Poisoinings, the majority of which are related to opioid drug overdoses, have surpassed motor vehicle accidents as the leading cause of preventable deaths in the United States. To determine the effect of state-supported OEND programs, Walley and colleagues analyzed rates of opioid-linked overdose mortality and acute care utilization in 19 Massachusetts communities with high overdose burdens from 2002 to 2009.

OEND programs consisted of distributing nasal naloxone rescue kits to those at risk for overdose and potential bystanders — social service agency staff, and family and friends of opioid users —  and training them to prevent, recognize, and respond to an overdose.

None of the 19 participating communities had any OEND implementation from 2002 to 2005, seven had some implementation in 2006 (three enrollees per 100,000 population), 14 had some in 2007 (seven enrollees per 100,000), and all had OEND implementation in 2008 to 2009 (medians of 55 and 142, respectively).

A total of 2,912 potential bystanders were trained and 327 rescues performed during the study period.

Despite reduced adjusted rate ratios for annual deaths related to opioid overdose in communities with OEND programs compared with those without, there were no significant differences in the rates of acute care hospital utilization, the researchers found.

“While OEND programs should reduce visits to emergency departments and hospital admissions by preventing overdoses in the first place, they may also increase visits by encouraging bystanders to engage the emergency medical system, which is an explicit part of OEND curriculums,” the researchers hypothesized.

The majority of rescue attempts — 87% — were initiated by the opioid user, and occurred in private settings. Among rescue attempts initiated by a bystander, the bystander was usually a friend of the user.
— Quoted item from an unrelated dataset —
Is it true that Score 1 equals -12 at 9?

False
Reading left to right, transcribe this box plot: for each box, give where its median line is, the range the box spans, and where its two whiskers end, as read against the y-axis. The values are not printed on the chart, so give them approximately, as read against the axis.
Among the 153 rescue attempts that used naloxone, 98% were successful (n=150). For the three rescue attempts where naloxone was not successful, the people who overdosed received care from emergency medical services and survived.

Due to the observational nature of the study, the results do not definitely prove that OEND programs caused a reduction in opioid related overdose death rates, the researchers acknowledged.

Study limitations included lack of information regarding the true population of opioid users in each community, potential misclassification of opioid overdose fatalities, use of administrative discharge codes to estimate ED and hospital admissions associated with opioid poisoning and the potential for underreporting of overdose rescue attempts.


  1. Walley AY et al. BMJ. 2013; 346: f174.